→ TASK STATEMENT
Retype every line of text read from the data below, keeping each one unchanged and in its original order. Leave out the pictures.

[[ INFORMATION SUPPLIED open ]]

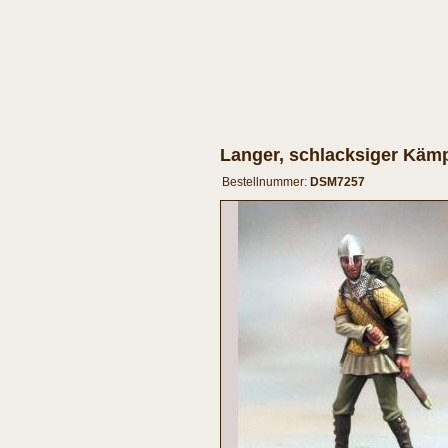
Langer, schlacksiger Kämp
Bestellnummer:
DSM7257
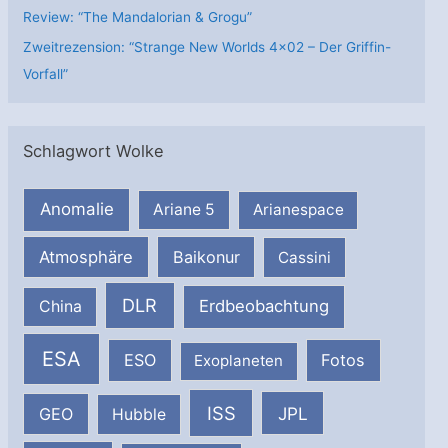
Review: “The Mandalorian & Grogu”
Zweitrezension: “Strange New Worlds 4×02 – Der Griffin-
Vorfall”
Schlagwort Wolke
Anomalie
Ariane 5
Arianespace
Atmosphäre
Baikonur
Cassini
DLR
Erdbeobachtung
China
ESA
ESO
Fotos
Exoplaneten
ISS
JPL
GEO
Hubble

[[ INFORMATION SUPPLIED closed ]]

→ WORKED SOLUTION
Langer, schlacksiger Kämp
Bestellnummer:
DSM7257
Review: “The Mandalorian & Grogu”
Zweitrezension: “Strange New Worlds 4×02 – Der Griffin-
Vorfall”
Schlagwort Wolke
Anomalie
Ariane 5
Arianespace
Atmosphäre
Baikonur
Cassini
DLR
Erdbeobachtung
China
ESA
ESO
Fotos
Exoplaneten
ISS
JPL
GEO
Hubble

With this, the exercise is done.